Move Forward: A frustrated judge Thursday told the U.S. Department of Justice that she is done waiting for yet-unreleased videos from the Guantanamo Bay detention center, the Intercept reports. “That's not going to be,” U.S. District Judge Gladys Kessler said at a hearing. “We're going to move forward.” Kessler in October issued an order that the DOJ release the videos, which depict the force-feeding and cell-extraction. DOJ attorneys said they could have eight of the 32 tapes in question redacted and ready for review by opposing counsel by August 31. The Guardian has more here.

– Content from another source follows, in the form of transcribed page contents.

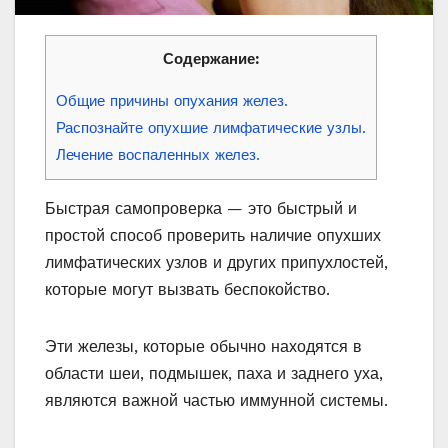
Содержание:
Общие причины опухания желез.
Распознайте опухшие лимфатические узлы.
Лечение воспаленных желез.
Быстрая самопроверка — это быстрый и
простой способ проверить наличие опухших
лимфатических узлов и других припухлостей,
которые могут вызвать беспокойство.
Эти железы, которые обычно находятся в
области шеи, подмышек, паха и заднего уха,
являются важной частью иммунной системы.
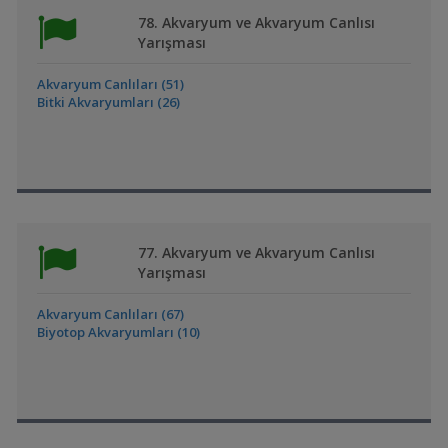
78. Akvaryum ve Akvaryum Canlısı
Yarışması
Akvaryum Canlıları (51)
Bitki Akvaryumları (26)
77. Akvaryum ve Akvaryum Canlısı
Yarışması
Akvaryum Canlıları (67)
Biyotop Akvaryumları (10)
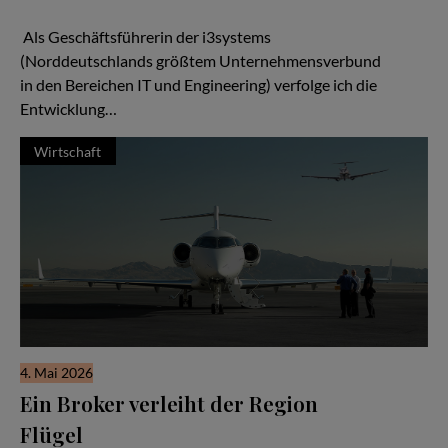
viel lernen.
Als Geschäftsführerin der i3systems
(Norddeutschlands größtem Unternehmensverbund
in den Bereichen IT und Engineering) verfolge ich die
Entwicklung…
Wirtschaft
4. Mai 2026
Ein Broker verleiht der Region
Flügel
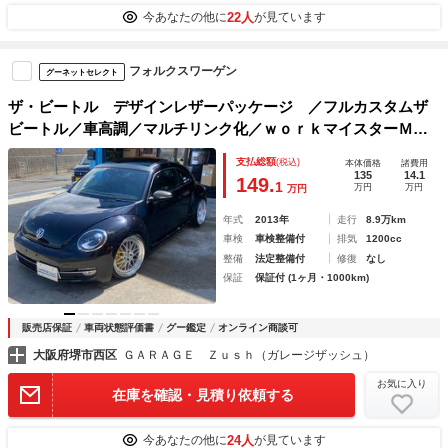
22人
今あなたの他に
が見ています
フォルクスワーゲン
グーネットセレクト
ザ・ビートル デザインレザーパッケージ ／フルカスタムザ
ビートル／車高調／マルチリンク化／ｗｏｒｋマイスターＭ１
／ワンオフマフラー／パノラマサンルーフ／本革シート／ルー
支払総額
(税込)
本体価格
諸費用
フマット塗装／ワンオフステアリング／ワンオフ／社外シフト
135
14.1
149.
1
万円
万円
万円
ノブ
年式
2013年
走行
8.9万km
車検
車検整備付
排気
1200cc
整備
法定整備付
修復
なし
保証
保証付 (1ヶ月・1000km)
販売店保証
車両状態評価書
グー鑑定
オンライン商談可
大阪府堺市西区
ＧＡＲＡＧＥ Ｚｕｓｈ（ガレージザッシュ）
お気に入り
在庫を確認・見積り依頼する
24人
今あなたの他に
が見ています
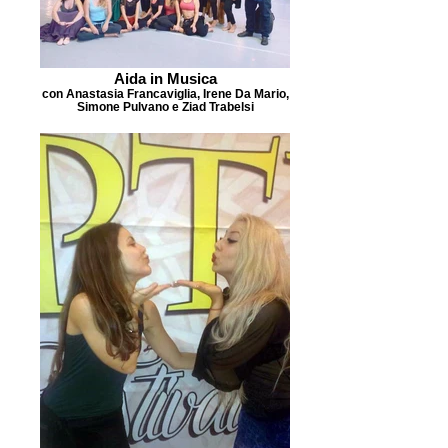
Aida in Musica
con Anastasia Francaviglia, Irene Da Mario,
Simone Pulvano e Ziad Trabelsi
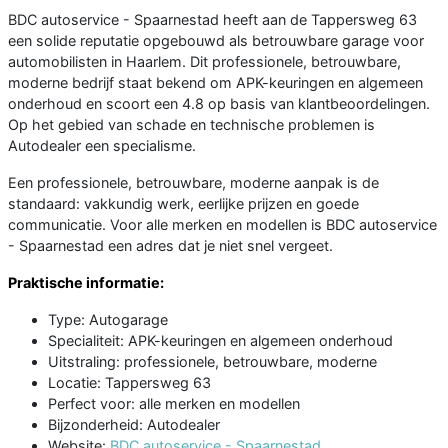
BDC autoservice - Spaarnestad heeft aan de Tappersweg 63
een solide reputatie opgebouwd als betrouwbare garage voor
automobilisten in Haarlem. Dit professionele, betrouwbare,
moderne bedrijf staat bekend om APK-keuringen en algemeen
onderhoud en scoort een 4.8 op basis van klantbeoordelingen.
Op het gebied van schade en technische problemen is
Autodealer een specialisme.
Een professionele, betrouwbare, moderne aanpak is de
standaard: vakkundig werk, eerlijke prijzen en goede
communicatie. Voor alle merken en modellen is BDC autoservice
- Spaarnestad een adres dat je niet snel vergeet.
Praktische informatie:
Type: Autogarage
Specialiteit: APK-keuringen en algemeen onderhoud
Uitstraling: professionele, betrouwbare, moderne
Locatie: Tappersweg 63
Perfect voor: alle merken en modellen
Bijzonderheid: Autodealer
Website:
BDC autoservice - Spaarnestad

Growing Attack: The Office of Personnel Management announced Thursday that hackers stole sensitive information on 21.5 million people in a recently disclosed cyber-attack that breached the federal government's database of security background checks. That number is more than five times greater than the estimated 4.2 million current and former U.S. government staffers whose employee data was taken in a previous OPM hack. Since the two groups of victims overlap, the overall tally falls several million short of 25 million, Politico reports. A federal union this week filed suit in California over the breach.

No Takata Fund: “Takata believes that a national compensation fund is not currently required,” a company executive wrote in a letter to Sen. Richard Blumenthal, D-Connecticut, according to a report in The New York Times. Bloomberg has more on the company's rejection of a victim fund, which Blumenthal had pushed for.